I visited the scenic Chiricahua Mountains in southeastern Arizona over the weekend. Despite our drought and recent spring-like weather here in Arizona, a winter storm moved in on the evening of March 11, 2006, and snow fell in the mountains of Arizona, including the Chiricahuas. Not only is this moisture desperately needed, it is also a beautiful sight for winter-deprived Arizonans such as myself.
The oaks in the Chiricahua Mountains have been looking rather sad and ugly because of the drought, with dry and browning leaves, but frosted with white snow, they are suddenly beautiful again.
The snow was not deep enough to cover these spine-tipped agaves, but if it had been, they would be a real hazard to any unwary human or animal walking in the snow.
Even without a camouflage of snow, I have been stabbed in the leg many times by agaves.
The many yuccas here were also covered in snow.
This yucca has a skirt of brown leaves and a dried flower stalk. It still looks a bit strange to see desert plants like yuccas and agaves amidst the oaks and pines, but they are common here in the Chiricahua Mountains.
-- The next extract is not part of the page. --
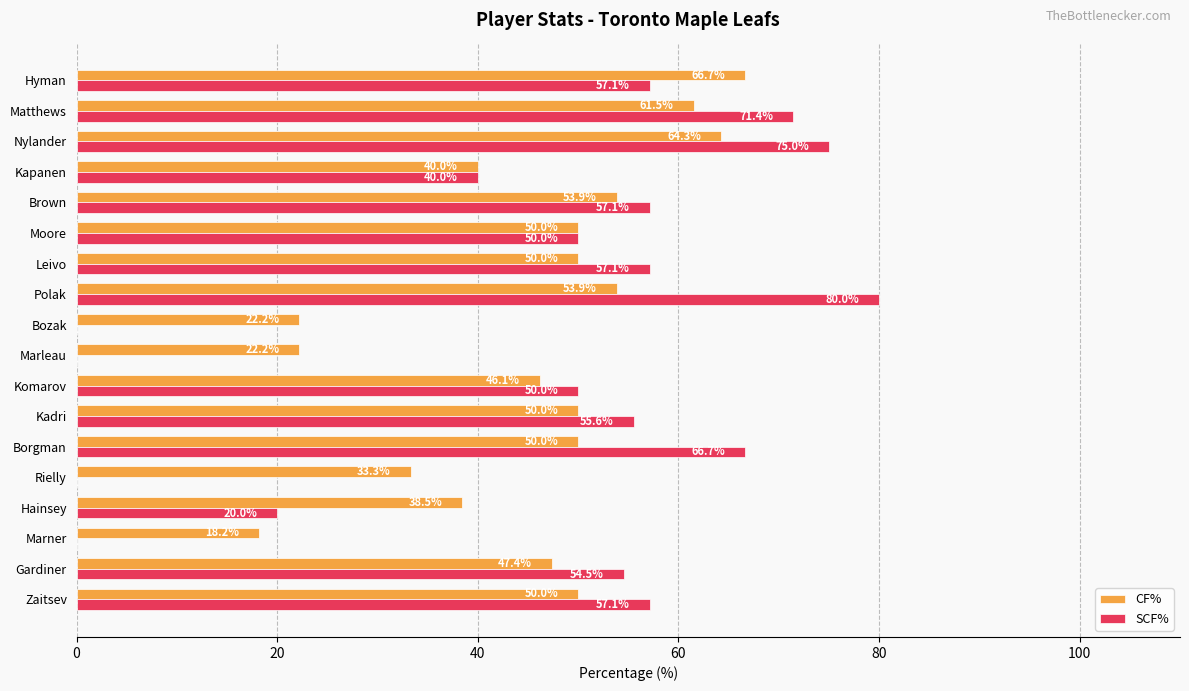

What is the greatest value displayed?

80.0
At higher elevations, most of the trees are various species of evergreen, such as these young Douglas-fir (Pseudotsuga menziesii) trees below.
Below is what Onion Saddle, elevation 7600 feet (2316 m), looked like on Sunday, March 12.
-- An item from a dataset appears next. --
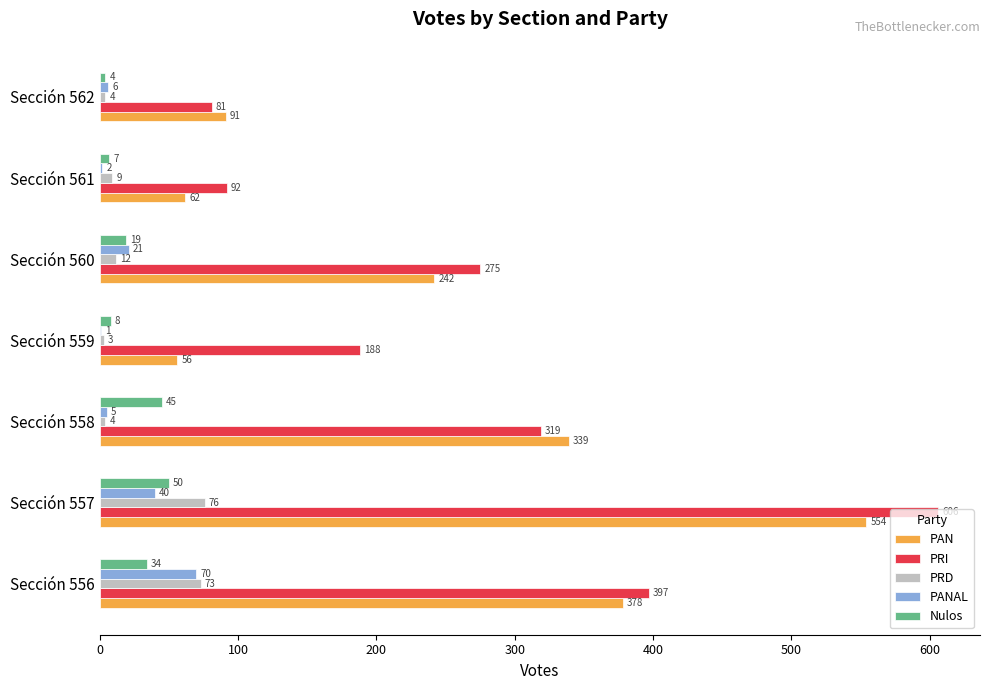

Where is PAN nearest to the value 305?

Sección 558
Despite the sign, I don't think that smuggling and illegal immigration from Mexico were a real concern there that particular day.
Onion Saddle was the highest point of the road I travelled, and this is the view of the road below the saddle on the west side of the Chiricahua Mountains.
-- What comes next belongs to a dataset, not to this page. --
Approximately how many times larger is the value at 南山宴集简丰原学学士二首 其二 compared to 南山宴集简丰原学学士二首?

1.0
The dirt road was covered in 4 to 6 inches (10 to 15 cm) of snow, and there were only a couple of other tire tracks marring its pristine whiteness.
Further down the mountains, the faint brown of the dirt road began to be revealed as the snow became wetter and shallower.
At an even lower elevation, the sun finally came out, and the snow-covered trees sparkled in the icy sunlight.
This is the first snow I've experienced in many years, and even though the weather was poor for my spring vacation, I feel quite lucky to have been there to capture this last bit of winter.